Google announced last Friday that its search engine will highlight structured data in order to provide direct, factual answers to search queries instead of merely pointing the user to a site that may contain the answer. If this all sounds familiar, it's because Microsoft introduced the same feature when it rolled out its Bing search engine.
In fact, Microsoft was promoting the "get your answers right there in your search results" capability as a major differentiator between Bing and Google. The company even went so far as to claim Bing is a "decision" engine -- as opposed to a mere search engine -- because of this capability.
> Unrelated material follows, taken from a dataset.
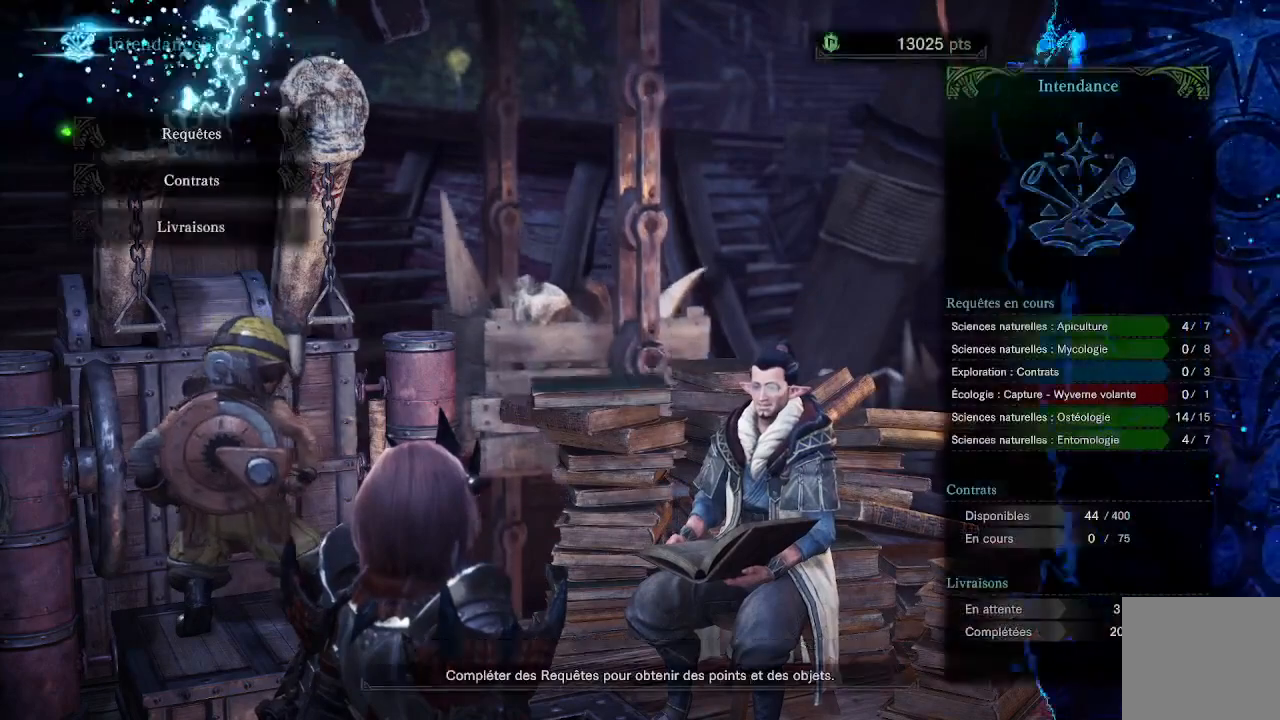
{"buttons": [], "left_stick": "center", "right_stick": "center", "events": []}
So now here comes Google, looking to steal Microsoft's thunder.
[ This is the latest development in the ongoing Google-Microsoft battle. ]
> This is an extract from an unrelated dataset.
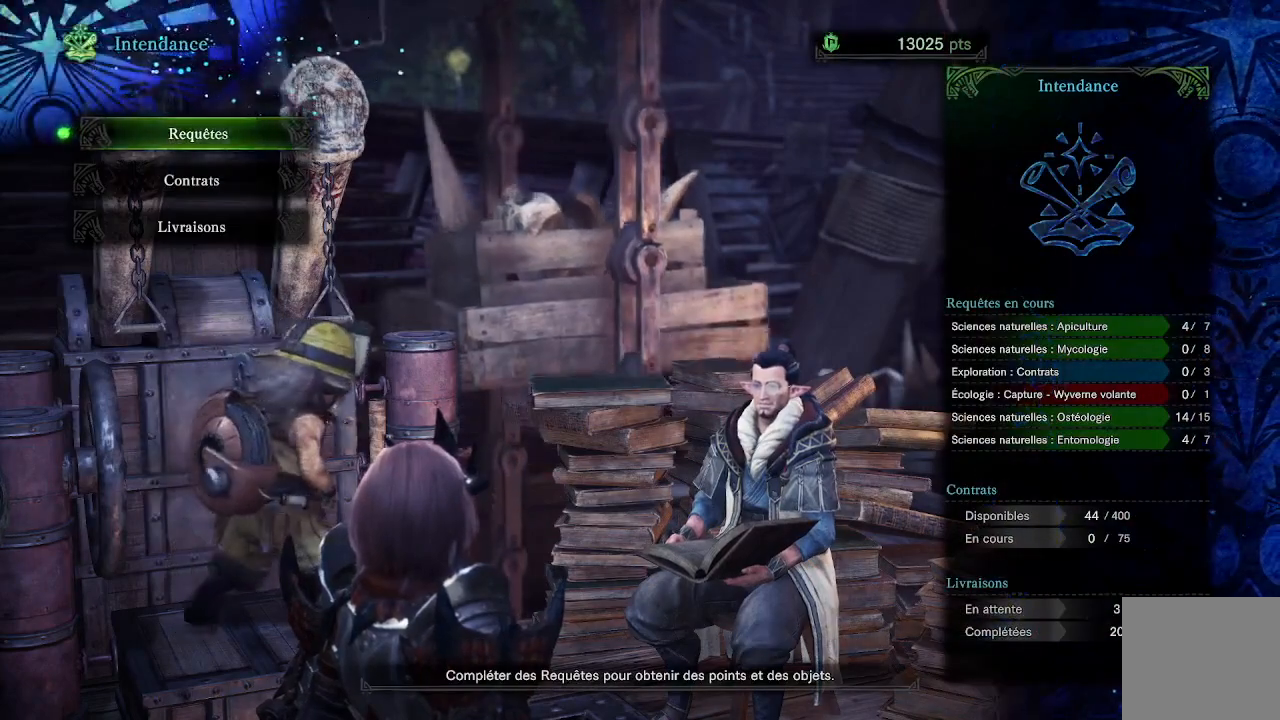
{"buttons": [], "left_stick": "center", "right_stick": "center", "events": [[33, "A", "down"], [150, "A", "up"]]}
However these search engine wars play out, this is a good development for users. As Google points out in its announcement, a good deal of data on the Web is unstructured, which means computers can have a hard time interpreting it. Because of this, search results won't necessarily give users quite what they're looking for -- the key words are there, but the result itself might not be relevant.
Google's remedy is what the company calls answer highlighting. If a user searches for a question or enters a search string that has a factual answer, such as "Gettysburg Address date," Google will boldface the answer right there in the search results, meaning you won't have to click various search results and scan those pages to find the answer.
In other words, Google is trying to out-Bing Bing.